A pesquisa mostra ser uma exceção conseguir responsabilizar um policial pela prática de abusos. No caso dos policiais militares, ainda há o fato de a investigação correr na Justiça Militar. A competência dos militares para julgar casos do tipo encontra-se atualmente sob questionamento no Supremo Tribunal Federal (STF). Argumenta-se, entre outras coisas, que um julgamento envolvendo somente membros de uma mesma entidade alimentaria o corporativismo e a impunidade.
A cientista social destaca que, apesar de existirem quatro órgãos – a corregedoria de polícia, o Ministério Público (MP), a ouvidoria da polícia e a Justiça Militar – que atuam no controle sobre os policiais no Brasil, casos de abuso continuam a ocorrer de forma massiva, em parte porque não há uma coordenação entre esses órgãos, em parte porque há uma letargia do Ministério Público em relação às ilegalidades praticadas pelos agentes de segurança. Em sua dissertação, no entanto, Ribeiro buscou identificar práticas que fugissem desse padrão, ressaltando existirem brechas para uma atuação diferente por parte das autoridades.
Coorientador da dissertação, professor do Departamento de Ciência Política e coordenador do Laboratório de Estudos de Política e Criminologia (Polcrim) do IFCH, Frederico de Almeida aponta que essas brechas são utilizadas por movimentos sociais e outras organizações da sociedade civil para buscarem justiça. “Marina, neste trabalho, mostra, ao olhar práticas cotidianas, essas brechas. O caso da violência policial é um problema histórico. O Ministério Público não realiza a tarefa que deveria realizar. E elas [as promotoras] acharam essa brecha, que nesse caso não virou uma inovação consolidada, embora tenha um caso de condenação. Mas é por aí que o Ministério Público vai fazendo suas inovações.”


O MP e a Unicamp
Os documentos analisados por Ribeiro resultam de uma parceria entre o Ministério Público e a Unicamp. Por intermédio de uma aluna que trabalhava no MP, uma das promotoras entrou em contato com Almeida, interessada em uma análise de diversos procedimentos de investigação sobre casos de violência envolvendo vítimas adolescentes acusadas de atos infracionais.
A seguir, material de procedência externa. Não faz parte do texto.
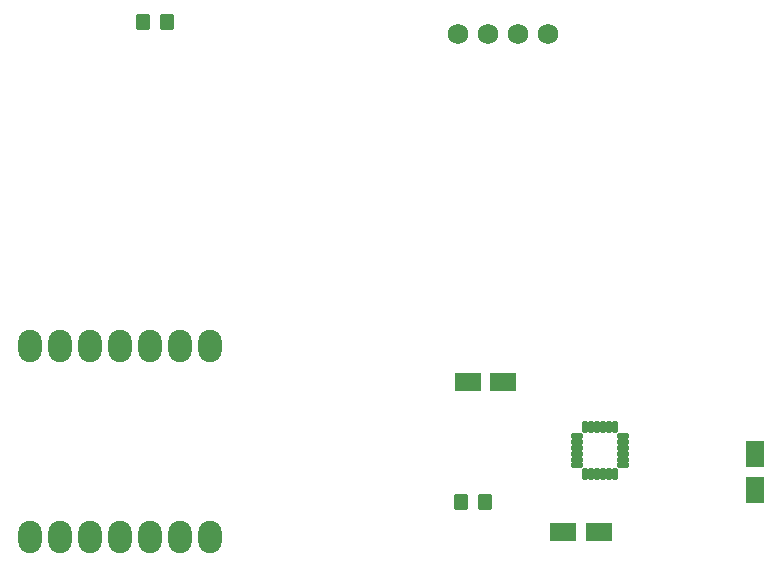
<source format=gbr>
%TF.GenerationSoftware,KiCad,Pcbnew,8.0.8*%
%TF.CreationDate,2025-02-09T22:20:03-08:00*%
%TF.ProjectId,techin514-final-project,74656368-696e-4353-9134-2d66696e616c,rev?*%
%TF.SameCoordinates,Original*%
%TF.FileFunction,Soldermask,Top*%
%TF.FilePolarity,Negative*%
%FSLAX46Y46*%
G04 Gerber Fmt 4.6, Leading zero omitted, Abs format (unit mm)*
G04 Created by KiCad (PCBNEW 8.0.8) date 2025-02-09 22:20:03*
%MOMM*%
%LPD*%
G01*
G04 APERTURE LIST*
G04 Aperture macros list*
%AMRoundRect*
0 Rectangle with rounded corners*
0 $1 Rounding radius*
0 $2 $3 $4 $5 $6 $7 $8 $9 X,Y pos of 4 corners*
0 Add a 4 corners polygon primitive as box body*
4,1,4,$2,$3,$4,$5,$6,$7,$8,$9,$2,$3,0*
0 Add four circle primitives for the rounded corners*
1,1,$1+$1,$2,$3*
1,1,$1+$1,$4,$5*
1,1,$1+$1,$6,$7*
1,1,$1+$1,$8,$9*
0 Add four rect primitives between the rounded corners*
20,1,$1+$1,$2,$3,$4,$5,0*
20,1,$1+$1,$4,$5,$6,$7,0*
20,1,$1+$1,$6,$7,$8,$9,0*
20,1,$1+$1,$8,$9,$2,$3,0*%
G04 Aperture macros list end*
%ADD10RoundRect,0.102000X-0.140000X0.395000X-0.140000X-0.395000X0.140000X-0.395000X0.140000X0.395000X0*%
%ADD11RoundRect,0.102000X-0.395000X0.140000X-0.395000X-0.140000X0.395000X-0.140000X0.395000X0.140000X0*%
%ADD12C,1.734000*%
%ADD13RoundRect,1.000000X0.000010X-0.375000X0.000010X0.375000X-0.000010X0.375000X-0.000010X-0.375000X0*%
%ADD14RoundRect,0.250000X-0.350000X-0.450000X0.350000X-0.450000X0.350000X0.450000X-0.350000X0.450000X0*%
%ADD15R,1.600000X2.200000*%
%ADD16R,2.200000X1.600000*%
G04 APERTURE END LIST*
D10*
%TO.C,U3*%
X116120000Y-97840000D03*
X115620000Y-97840000D03*
X115120000Y-97840000D03*
X114620000Y-97840000D03*
X114120000Y-97840000D03*
X113620000Y-97840000D03*
D11*
X112900000Y-98560000D03*
X112900000Y-99060000D03*
X112900000Y-99560000D03*
X112900000Y-100060000D03*
X112900000Y-100560000D03*
X112900000Y-101060000D03*
D10*
X113620000Y-101780000D03*
X114120000Y-101780000D03*
X114620000Y-101780000D03*
X115120000Y-101780000D03*
X115620000Y-101780000D03*
X116120000Y-101780000D03*
D11*
X116840000Y-101060000D03*
X116840000Y-100560000D03*
X116840000Y-100060000D03*
X116840000Y-99560000D03*
X116840000Y-99060000D03*
X116840000Y-98560000D03*
%TD*%
D12*
%TO.C,U2*%
X105410000Y-64535000D03*
X107950000Y-64535000D03*
X110490000Y-64535000D03*
X102870000Y-64535000D03*
%TD*%
D13*
%TO.C,U1*%
X81899250Y-107142500D03*
X79359250Y-107142500D03*
X76819250Y-107142500D03*
X74279250Y-107142500D03*
X71739250Y-107142500D03*
X69199250Y-107142500D03*
X66659250Y-107142500D03*
X81899250Y-90977500D03*
X79359250Y-90977500D03*
X76819250Y-90977500D03*
X74279250Y-90977500D03*
X71739250Y-90977500D03*
X69199250Y-90977500D03*
X66659250Y-90977500D03*
%TD*%
D14*
%TO.C,R2*%
X103140000Y-104140000D03*
X105140000Y-104140000D03*
%TD*%
%TO.C,R1*%
X76200000Y-63500000D03*
X78200000Y-63500000D03*
%TD*%
D15*
%TO.C,C3*%
X128040000Y-100100000D03*
X128040000Y-103100000D03*
%TD*%
D16*
%TO.C,C2*%
X111760000Y-106680000D03*
X114760000Y-106680000D03*
%TD*%
%TO.C,C1*%
X106680000Y-93980000D03*
X103680000Y-93980000D03*
%TD*%
M02*

</source>
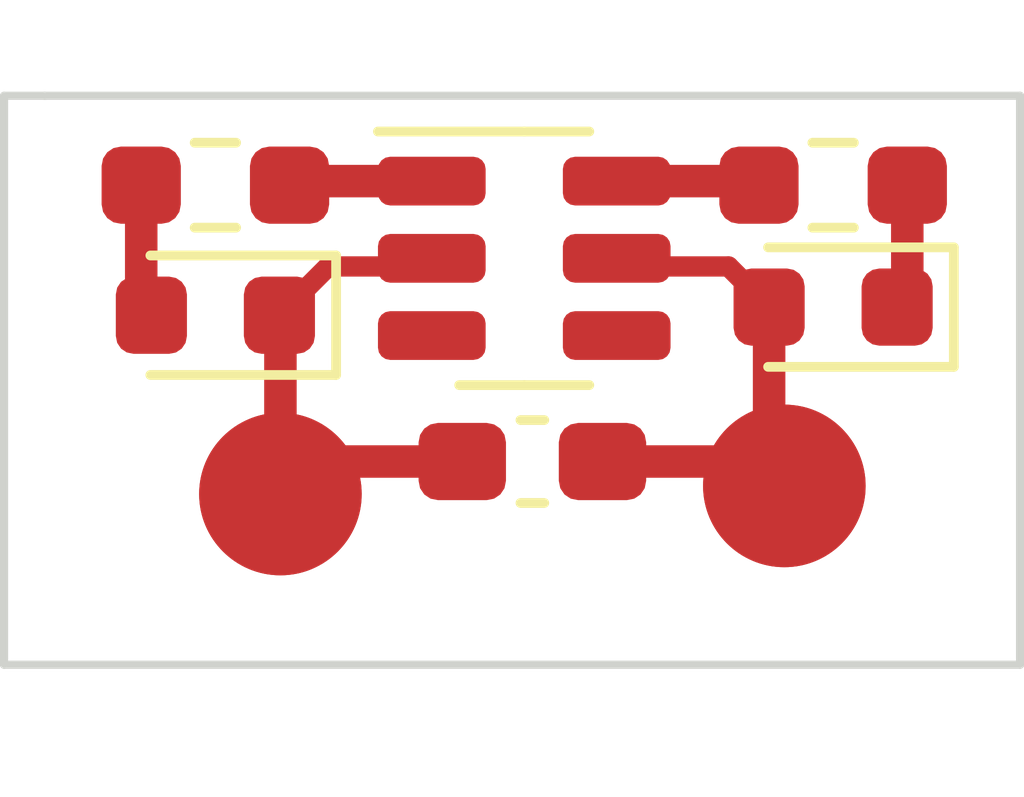
<source format=kicad_pcb>
(kicad_pcb (version 20211014) (generator pcbnew)

  (general
    (thickness 1.6)
  )

  (paper "A4")
  (title_block
    (comment 4 "AISLER Project ID: RUQXZOMU")
  )

  (layers
    (0 "F.Cu" signal)
    (31 "B.Cu" signal)
    (32 "B.Adhes" user "B.Adhesive")
    (33 "F.Adhes" user "F.Adhesive")
    (34 "B.Paste" user)
    (35 "F.Paste" user)
    (36 "B.SilkS" user "B.Silkscreen")
    (37 "F.SilkS" user "F.Silkscreen")
    (38 "B.Mask" user)
    (39 "F.Mask" user)
    (40 "Dwgs.User" user "User.Drawings")
    (41 "Cmts.User" user "User.Comments")
    (42 "Eco1.User" user "User.Eco1")
    (43 "Eco2.User" user "User.Eco2")
    (44 "Edge.Cuts" user)
    (45 "Margin" user)
    (46 "B.CrtYd" user "B.Courtyard")
    (47 "F.CrtYd" user "F.Courtyard")
    (48 "B.Fab" user)
    (49 "F.Fab" user)
    (50 "User.1" user "Nutzer.1")
    (51 "User.2" user "Nutzer.2")
    (52 "User.3" user "Nutzer.3")
    (53 "User.4" user "Nutzer.4")
    (54 "User.5" user "Nutzer.5")
    (55 "User.6" user "Nutzer.6")
    (56 "User.7" user "Nutzer.7")
    (57 "User.8" user "Nutzer.8")
    (58 "User.9" user "Nutzer.9")
  )

  (setup
    (stackup
      (layer "F.SilkS" (type "Top Silk Screen"))
      (layer "F.Paste" (type "Top Solder Paste"))
      (layer "F.Mask" (type "Top Solder Mask") (thickness 0.01))
      (layer "F.Cu" (type "copper") (thickness 0.035))
      (layer "dielectric 1" (type "core") (thickness 1.51) (material "FR4") (epsilon_r 4.5) (loss_tangent 0.02))
      (layer "B.Cu" (type "copper") (thickness 0.035))
      (layer "B.Mask" (type "Bottom Solder Mask") (thickness 0.01))
      (layer "B.Paste" (type "Bottom Solder Paste"))
      (layer "B.SilkS" (type "Bottom Silk Screen"))
      (copper_finish "None")
      (dielectric_constraints no)
    )
    (pad_to_mask_clearance 0)
    (pcbplotparams
      (layerselection 0x00010fc_ffffffff)
      (disableapertmacros false)
      (usegerberextensions false)
      (usegerberattributes true)
      (usegerberadvancedattributes true)
      (creategerberjobfile true)
      (svguseinch false)
      (svgprecision 6)
      (excludeedgelayer true)
      (plotframeref false)
      (viasonmask false)
      (mode 1)
      (useauxorigin false)
      (hpglpennumber 1)
      (hpglpenspeed 20)
      (hpglpendiameter 15.000000)
      (dxfpolygonmode true)
      (dxfimperialunits true)
      (dxfusepcbnewfont true)
      (psnegative false)
      (psa4output false)
      (plotreference true)
      (plotvalue true)
      (plotinvisibletext false)
      (sketchpadsonfab false)
      (subtractmaskfromsilk false)
      (outputformat 1)
      (mirror false)
      (drillshape 0)
      (scaleselection 1)
      (outputdirectory "")
    )
  )

  (net 0 "")
  (net 1 "Net-(C1-Pad1)")
  (net 2 "Net-(C1-Pad2)")
  (net 3 "Net-(D1-Pad2)")
  (net 4 "Net-(R1-Pad2)")
  (net 5 "Net-(R2-Pad2)")
  (net 6 "unconnected-(U1-Pad3)")
  (net 7 "unconnected-(U1-Pad4)")
  (net 8 "Net-(D2-Pad1)")

  (footprint "Resistor_SMD:R_0603_1608Metric_Pad0.98x0.95mm_HandSolder" (layer "F.Cu") (at 153.7 95.1 180))

  (footprint "MountingHole:MountingHole_2.2mm_M2_DIN965_Pad_TopOnly" (layer "F.Cu") (at 153.1 98.8))

  (footprint "MountingHole:MountingHole_2.2mm_M2_DIN965_Pad_TopOnly" (layer "F.Cu") (at 146.9 98.9))

  (footprint "Resistor_SMD:R_0603_1608Metric_Pad0.98x0.95mm_HandSolder" (layer "F.Cu") (at 146.1 95.1))

  (footprint "Package_TO_SOT_SMD:SOT-23-6" (layer "F.Cu") (at 149.9 96))

  (footprint "Capacitor_SMD:C_0603_1608Metric_Pad1.08x0.95mm_HandSolder" (layer "F.Cu") (at 150 98.5 180))

  (footprint "LED_SMD:LED_0603_1608Metric" (layer "F.Cu") (at 146.1 96.7 180))

  (footprint "LED_SMD:LED_0603_1608Metric" (layer "F.Cu") (at 153.7 96.6 180))

  (gr_line (start 144 94) (end 143.5 94) (layer "Edge.Cuts") (width 0.1) (tstamp 25980427-618d-43de-b24f-8d3c877e42ae))
  (gr_line (start 143.5 101) (end 156 101) (layer "Edge.Cuts") (width 0.1) (tstamp 5291a367-e3de-40ab-aa9d-989d6c260cde))
  (gr_line (start 156 94) (end 144 94) (layer "Edge.Cuts") (width 0.1) (tstamp 5aa0866d-a229-40bb-9272-defd2d5dc972))
  (gr_line (start 156 101) (end 156 94) (layer "Edge.Cuts") (width 0.1) (tstamp adbb3fcc-6734-4324-9bd6-42b1df862222))
  (gr_line (start 143.5 94) (end 143.5 101) (layer "Edge.Cuts") (width 0.1) (tstamp ed9e8084-1662-40c8-ba7b-901f39727322))

  (segment (start 152.8 98.5) (end 153.1 98.8) (width 0.4) (layer "F.Cu") (net 1) (tstamp 10c197b2-7671-4c53-8b5b-ebc8bbff1177))
  (segment (start 150.8625 98.5) (end 152.8 98.5) (width 0.4) (layer "F.Cu") (net 1) (tstamp 10c56add-32ab-4d5b-89ea-24b4eb42dbb6))
  (segment (start 152.9125 96.6) (end 152.9125 98.6125) (width 0.4) (layer "F.Cu") (net 1) (tstamp 14e461af-45ef-43fc-a581-16778d840ea9))
  (segment (start 151.1 96.1) (end 152.4125 96.1) (width 0.25) (layer "F.Cu") (net 1) (tstamp 75327e97-ebe5-479d-9313-e9a0921b9efb))
  (segment (start 152.4125 96.1) (end 152.9125 96.6) (width 0.25) (layer "F.Cu") (net 1) (tstamp 86d6a5cb-3b68-4851-b297-0c7f2cb2b257))
  (segment (start 151.0375 96.0375) (end 151.1 96.1) (width 0.25) (layer "F.Cu") (net 1) (tstamp 8b7eea9f-bf36-44d9-91ce-3baaaa46aa69))
  (segment (start 151.0375 96) (end 151.0375 96.0375) (width 0.25) (layer "F.Cu") (net 1) (tstamp c627a899-540a-492c-9eec-232e84c5b3bc))
  (segment (start 152.9125 98.6125) (end 153.1 98.8) (width 0.4) (layer "F.Cu") (net 1) (tstamp c7806acd-29dc-4cc7-9ca4-05f74338c632))
  (segment (start 148.7 96.1) (end 147.4875 96.1) (width 0.25) (layer "F.Cu") (net 2) (tstamp 1c5e0d6c-e8ae-44b2-80e6-55d6c5452fb5))
  (segment (start 148.7625 96.0375) (end 148.7 96.1) (width 0.25) (layer "F.Cu") (net 2) (tstamp 4a7c2728-1c57-4bcb-aae5-af4353c50ead))
  (segment (start 147.4875 96.1) (end 146.8875 96.7) (width 0.25) (layer "F.Cu") (net 2) (tstamp 8ff66f03-3e88-484b-95d7-2e98aad9c652))
  (segment (start 148.7625 96) (end 148.7625 96.0375) (width 0.25) (layer "F.Cu") (net 2) (tstamp 96fc45ec-3c35-4f6f-8b1d-5fcb0660a9d5))
  (segment (start 149.1375 98.5) (end 147.3 98.5) (width 0.4) (layer "F.Cu") (net 2) (tstamp 9d640631-fa9c-4808-b3e8-6bf9026ffeaa))
  (segment (start 146.9 98.9) (end 146.9 96.7125) (width 0.4) (layer "F.Cu") (net 2) (tstamp d49921dd-6cda-46ae-8f42-5b97a6559a55))
  (segment (start 147.3 98.5) (end 146.9 98.9) (width 0.4) (layer "F.Cu") (net 2) (tstamp e2f07483-76ce-4399-977d-3142cd6f1f25))
  (segment (start 146.9 96.7125) (end 146.8875 96.7) (width 0.4) (layer "F.Cu") (net 2) (tstamp e9e9ffef-0c3f-4b48-8e41-1a2912aadd68))
  (segment (start 145.1875 96.575) (end 145.3125 96.7) (width 0.4) (layer "F.Cu") (net 3) (tstamp ceef95db-79d6-41c9-add4-018fd00ad1e8))
  (segment (start 145.1875 95.1) (end 145.1875 96.575) (width 0.4) (layer "F.Cu") (net 3) (tstamp df26df8c-0754-44d6-8352-e59aad105094))
  (segment (start 147.0625 95.05) (end 147.0125 95.1) (width 0.4) (layer "F.Cu") (net 4) (tstamp 4189dce6-1d4a-4aad-980c-047d20d1b695))
  (segment (start 148.7625 95.05) (end 147.0625 95.05) (width 0.4) (layer "F.Cu") (net 4) (tstamp 43a13775-63a4-4df1-b459-a120fbefe663))
  (segment (start 152.7375 95.05) (end 152.7875 95.1) (width 0.4) (layer "F.Cu") (net 5) (tstamp 7619f803-b047-4242-8511-006b4e648b79))
  (segment (start 151.0375 95.05) (end 152.7375 95.05) (width 0.4) (layer "F.Cu") (net 5) (tstamp c94e860e-67b8-404e-8eff-17274603c026))
  (segment (start 154.6125 96.475) (end 154.4875 96.6) (width 0.4) (layer "F.Cu") (net 8) (tstamp 0fe90ec3-3b19-4941-a256-97e3d5123156))
  (segment (start 154.6125 95.1) (end 154.6125 96.475) (width 0.4) (layer "F.Cu") (net 8) (tstamp 67232bae-cb2c-42ea-9ab2-f57852ae061a))

)

</source>
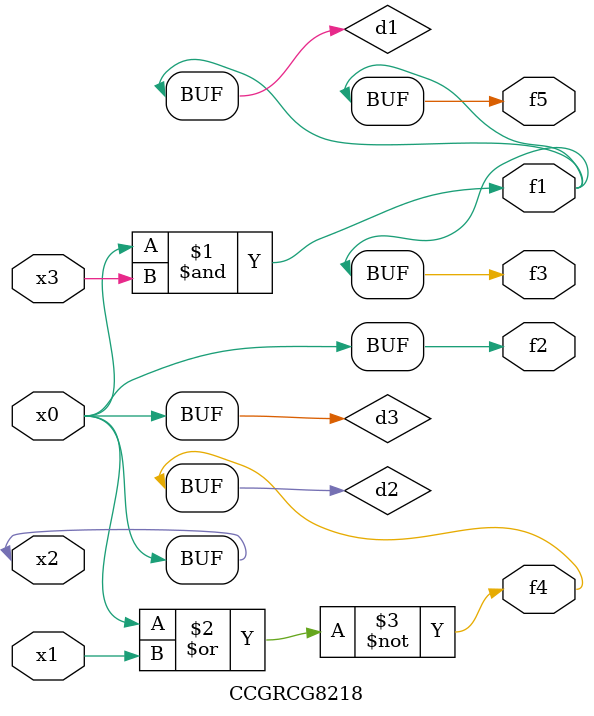
<source format=v>
module CCGRCG8218(
	input x0, x1, x2, x3,
	output f1, f2, f3, f4, f5
);

	wire d1, d2, d3;

	and (d1, x2, x3);
	nor (d2, x0, x1);
	buf (d3, x0, x2);
	assign f1 = d1;
	assign f2 = d3;
	assign f3 = d1;
	assign f4 = d2;
	assign f5 = d1;
endmodule

</source>
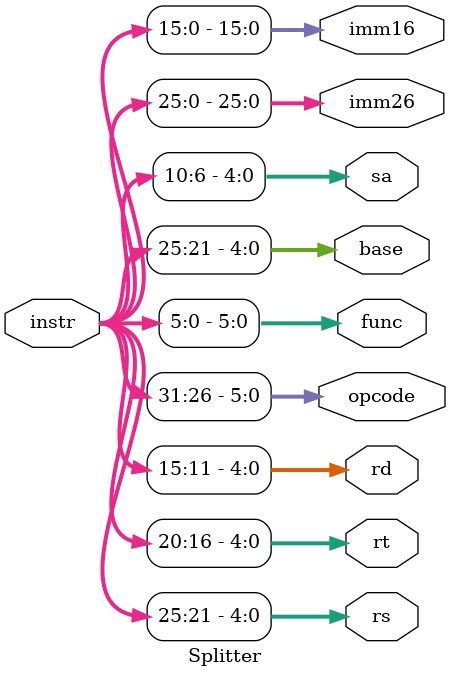
<source format=v>
`timescale 1ns / 1ps
module Splitter(
    input [31:0] instr,
    output [4:0] rs,
    output [4:0] rt,
    output [4:0] rd,
    output [5:0] opcode,
    output [5:0] func,
    output [4:0] base,
    output [4:0] sa,
    output [25:0] imm26,
    output [15:0] imm16
    );
    assign rs = instr[25:21];
    assign rt = instr[20:16];
    assign rd = instr[15:11];
    assign opcode = instr[31:26];
    assign func = instr[5:0];
    assign base = instr[25:21];
    assign sa = instr[10:6];
    assign imm26 = instr[25:0];
    assign imm16 = instr[15:0];

endmodule

</source>
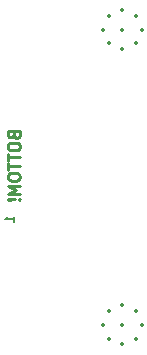
<source format=gbo>
%TF.GenerationSoftware,KiCad,Pcbnew,8.0.1*%
%TF.CreationDate,2024-08-04T19:12:34+01:00*%
%TF.ProjectId,hexpansion,68657870-616e-4736-996f-6e2e6b696361,rev?*%
%TF.SameCoordinates,Original*%
%TF.FileFunction,Legend,Bot*%
%TF.FilePolarity,Positive*%
%FSLAX46Y46*%
G04 Gerber Fmt 4.6, Leading zero omitted, Abs format (unit mm)*
G04 Created by KiCad (PCBNEW 8.0.1) date 2024-08-04 19:12:34*
%MOMM*%
%LPD*%
G01*
G04 APERTURE LIST*
%ADD10C,0.250000*%
%ADD11C,0.200000*%
%ADD12C,0.350000*%
G04 APERTURE END LIST*
D10*
X103290809Y-96435901D02*
X103338428Y-96578758D01*
X103338428Y-96578758D02*
X103386047Y-96626377D01*
X103386047Y-96626377D02*
X103481285Y-96673996D01*
X103481285Y-96673996D02*
X103624142Y-96673996D01*
X103624142Y-96673996D02*
X103719380Y-96626377D01*
X103719380Y-96626377D02*
X103767000Y-96578758D01*
X103767000Y-96578758D02*
X103814619Y-96483520D01*
X103814619Y-96483520D02*
X103814619Y-96102568D01*
X103814619Y-96102568D02*
X102814619Y-96102568D01*
X102814619Y-96102568D02*
X102814619Y-96435901D01*
X102814619Y-96435901D02*
X102862238Y-96531139D01*
X102862238Y-96531139D02*
X102909857Y-96578758D01*
X102909857Y-96578758D02*
X103005095Y-96626377D01*
X103005095Y-96626377D02*
X103100333Y-96626377D01*
X103100333Y-96626377D02*
X103195571Y-96578758D01*
X103195571Y-96578758D02*
X103243190Y-96531139D01*
X103243190Y-96531139D02*
X103290809Y-96435901D01*
X103290809Y-96435901D02*
X103290809Y-96102568D01*
X102814619Y-97293044D02*
X102814619Y-97483520D01*
X102814619Y-97483520D02*
X102862238Y-97578758D01*
X102862238Y-97578758D02*
X102957476Y-97673996D01*
X102957476Y-97673996D02*
X103147952Y-97721615D01*
X103147952Y-97721615D02*
X103481285Y-97721615D01*
X103481285Y-97721615D02*
X103671761Y-97673996D01*
X103671761Y-97673996D02*
X103767000Y-97578758D01*
X103767000Y-97578758D02*
X103814619Y-97483520D01*
X103814619Y-97483520D02*
X103814619Y-97293044D01*
X103814619Y-97293044D02*
X103767000Y-97197806D01*
X103767000Y-97197806D02*
X103671761Y-97102568D01*
X103671761Y-97102568D02*
X103481285Y-97054949D01*
X103481285Y-97054949D02*
X103147952Y-97054949D01*
X103147952Y-97054949D02*
X102957476Y-97102568D01*
X102957476Y-97102568D02*
X102862238Y-97197806D01*
X102862238Y-97197806D02*
X102814619Y-97293044D01*
X102814619Y-98007330D02*
X102814619Y-98578758D01*
X103814619Y-98293044D02*
X102814619Y-98293044D01*
X102814619Y-98769235D02*
X102814619Y-99340663D01*
X103814619Y-99054949D02*
X102814619Y-99054949D01*
X102814619Y-99864473D02*
X102814619Y-100054949D01*
X102814619Y-100054949D02*
X102862238Y-100150187D01*
X102862238Y-100150187D02*
X102957476Y-100245425D01*
X102957476Y-100245425D02*
X103147952Y-100293044D01*
X103147952Y-100293044D02*
X103481285Y-100293044D01*
X103481285Y-100293044D02*
X103671761Y-100245425D01*
X103671761Y-100245425D02*
X103767000Y-100150187D01*
X103767000Y-100150187D02*
X103814619Y-100054949D01*
X103814619Y-100054949D02*
X103814619Y-99864473D01*
X103814619Y-99864473D02*
X103767000Y-99769235D01*
X103767000Y-99769235D02*
X103671761Y-99673997D01*
X103671761Y-99673997D02*
X103481285Y-99626378D01*
X103481285Y-99626378D02*
X103147952Y-99626378D01*
X103147952Y-99626378D02*
X102957476Y-99673997D01*
X102957476Y-99673997D02*
X102862238Y-99769235D01*
X102862238Y-99769235D02*
X102814619Y-99864473D01*
X103814619Y-100721616D02*
X102814619Y-100721616D01*
X102814619Y-100721616D02*
X103528904Y-101054949D01*
X103528904Y-101054949D02*
X102814619Y-101388282D01*
X102814619Y-101388282D02*
X103814619Y-101388282D01*
X103719380Y-101864473D02*
X103767000Y-101912092D01*
X103767000Y-101912092D02*
X103814619Y-101864473D01*
X103814619Y-101864473D02*
X103767000Y-101816854D01*
X103767000Y-101816854D02*
X103719380Y-101864473D01*
X103719380Y-101864473D02*
X103814619Y-101864473D01*
X103433666Y-101864473D02*
X102862238Y-101816854D01*
X102862238Y-101816854D02*
X102814619Y-101864473D01*
X102814619Y-101864473D02*
X102862238Y-101912092D01*
X102862238Y-101912092D02*
X103433666Y-101864473D01*
X103433666Y-101864473D02*
X102814619Y-101864473D01*
D11*
X103341695Y-103791101D02*
X103341695Y-103333958D01*
X103341695Y-103562530D02*
X102541695Y-103562530D01*
X102541695Y-103562530D02*
X102655980Y-103486339D01*
X102655980Y-103486339D02*
X102732171Y-103410149D01*
X102732171Y-103410149D02*
X102770266Y-103333958D01*
D12*
X110850000Y-87500000D03*
X111333274Y-86333274D03*
X111333274Y-88666726D03*
X112500000Y-85850000D03*
X112500000Y-87500000D03*
X112500000Y-89150000D03*
X113666726Y-86333274D03*
X113666726Y-88666726D03*
X114150000Y-87500000D03*
X110850000Y-112500000D03*
X111333274Y-111333274D03*
X111333274Y-113666726D03*
X112500000Y-110850000D03*
X112500000Y-112500000D03*
X112500000Y-114150000D03*
X113666726Y-111333274D03*
X113666726Y-113666726D03*
X114150000Y-112500000D03*
M02*

</source>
“O primeiro trabalho consistiu em, a partir dos casos individuais, coletar algumas informações repetidas que estavam nos boletins de ocorrência e nas oitivas dos jovens, para traçar um perfil deles e realizar um mapeamento a respeito desse tipo de violência”, explica. Ribeiro e Luana Barbosa, à época estudantes do IFCH, fizeram um trabalho de iniciação científica para analisar os documentos. A pesquisa gerou um relatório, intitulado “Violência policial contra adolescentes acusados de prática de ato infracional na cidade de Campinas”, lançado em 2021.
A ideia era oferecer um panorama sobre a situação para pensar modos de intervenção que pudessem redundar em políticas públicas. Pelo fato de haver um procedimento do Ministério Público envolvendo a Prefeitura de Campinas por conta de abusos cometidos por membros da Guarda Civil da cidade, os pesquisadores propuseram às autoridades realizar uma ação com esse grupo. A parceria, que contou ainda com o Fundo das Nações Unidas para a Infância (Unicef, na sigla em inglês) e a Assembleia Legislativa do Estado de São Paulo (Alesp), teve início em 2023 e visou à formação e qualificação dos agentes de segurança.
Para a autora da dissertação, que integrou a parceria, iniciativas como essa contribuem para diminuir o uso da violência por parte das forças de segurança. “É preciso fortalecer mecanismos não militarizados de combate à criminalidade”, afirmou. Além disso, trabalhar também no combate ao racismo imperante no Brasil.